» **AIM OF THE TASK**: Set every record down again exactly. Do not carry over the pictures.

* * * * * * * * *

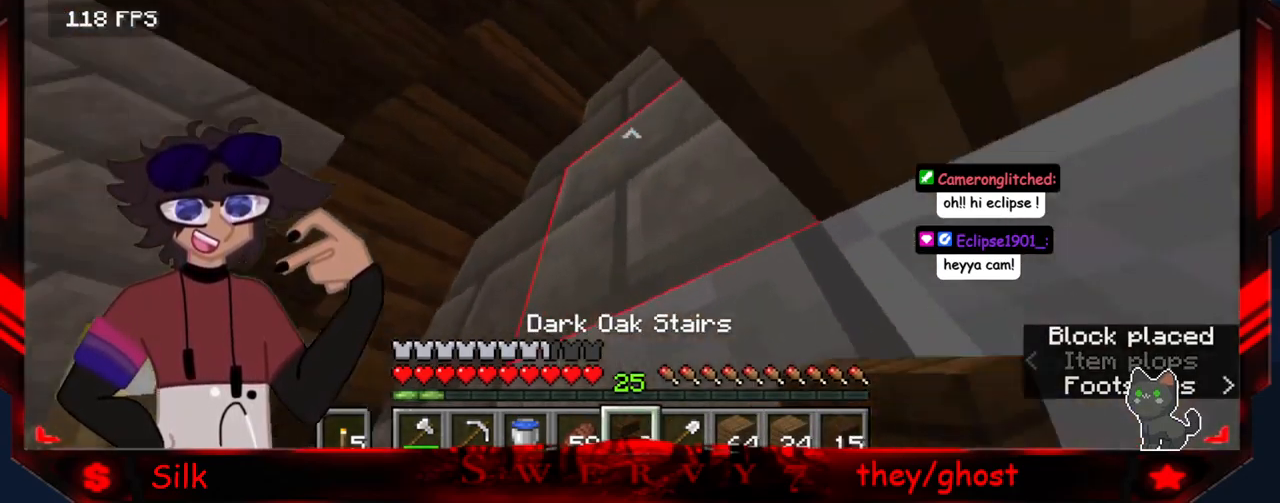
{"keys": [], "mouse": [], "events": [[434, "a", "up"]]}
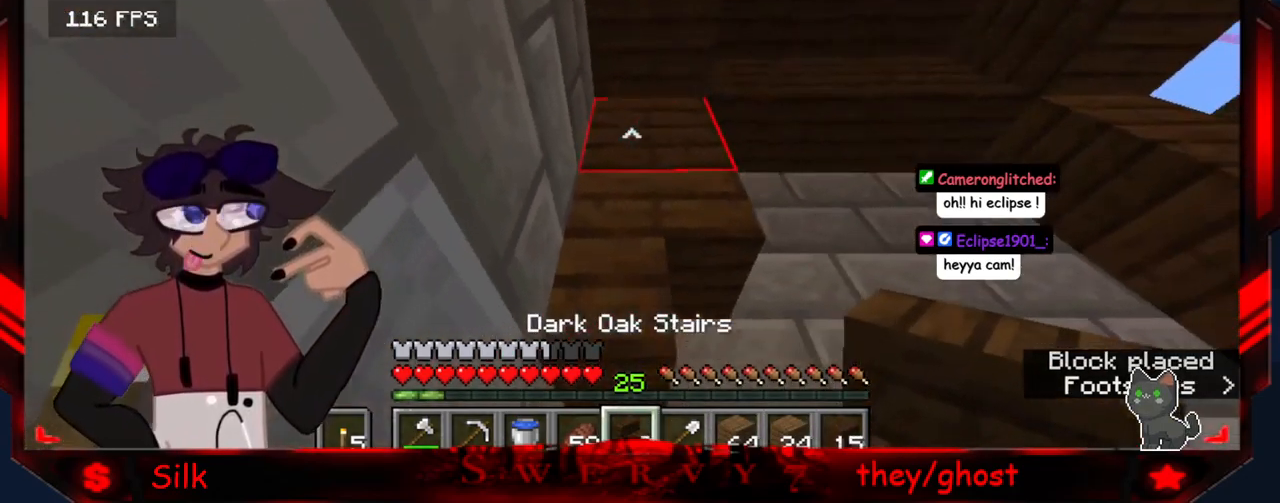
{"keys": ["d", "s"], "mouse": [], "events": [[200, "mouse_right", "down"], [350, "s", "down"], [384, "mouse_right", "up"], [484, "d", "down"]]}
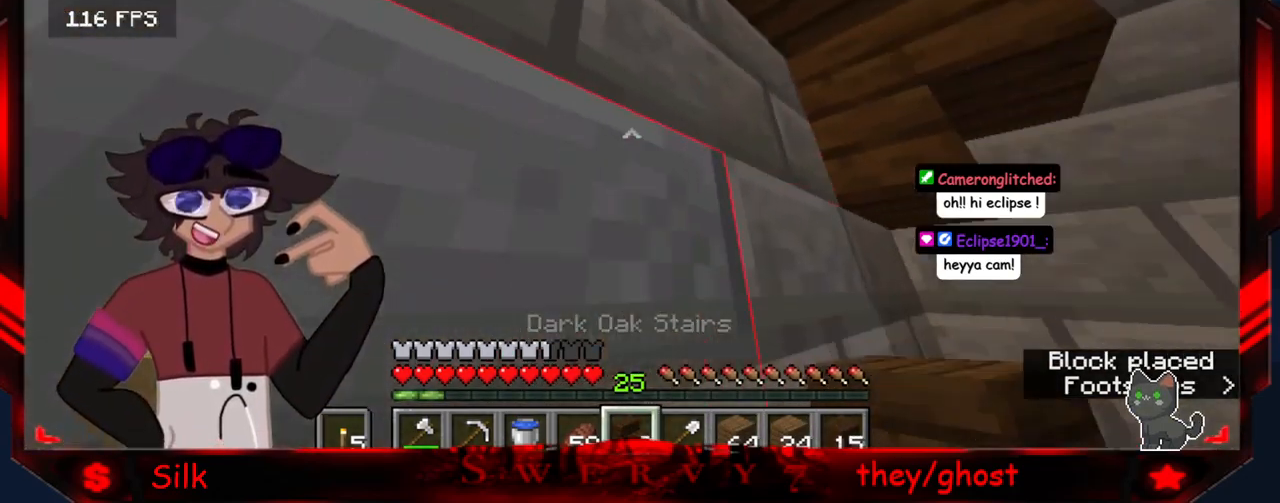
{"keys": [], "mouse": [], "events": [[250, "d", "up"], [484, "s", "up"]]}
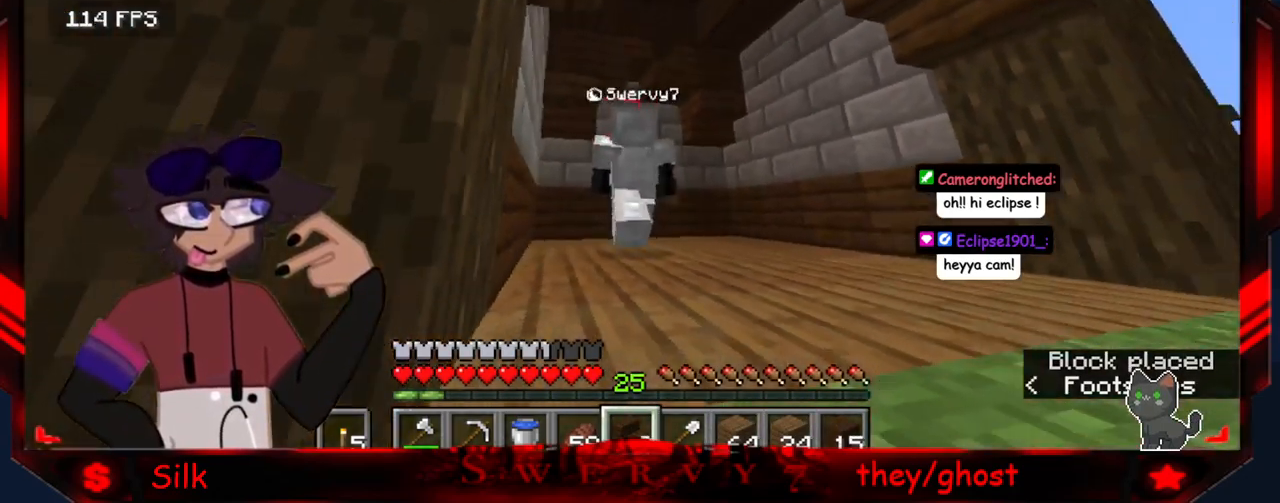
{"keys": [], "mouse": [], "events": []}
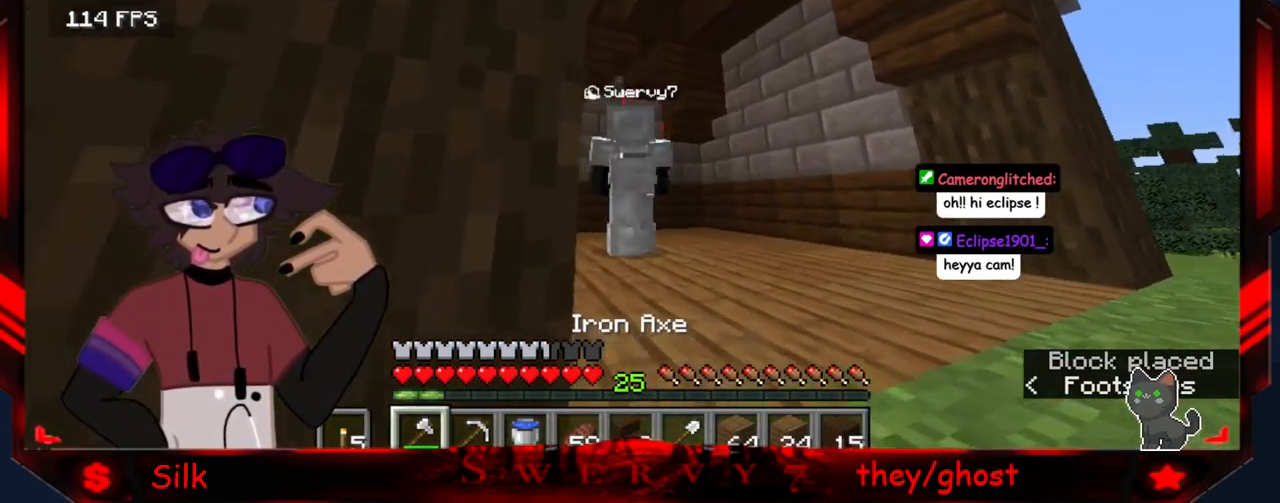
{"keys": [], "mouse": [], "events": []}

* * * * * * * * *

» **OUTPUT BELOW**:
{"keys": [], "mouse": [], "events": [[434, "a", "up"]]}
{"keys": ["d", "s"], "mouse": [], "events": [[200, "mouse_right", "down"], [350, "s", "down"], [384, "mouse_right", "up"], [484, "d", "down"]]}
{"keys": [], "mouse": [], "events": [[250, "d", "up"], [484, "s", "up"]]}
{"keys": [], "mouse": [], "events": []}
{"keys": [], "mouse": [], "events": []}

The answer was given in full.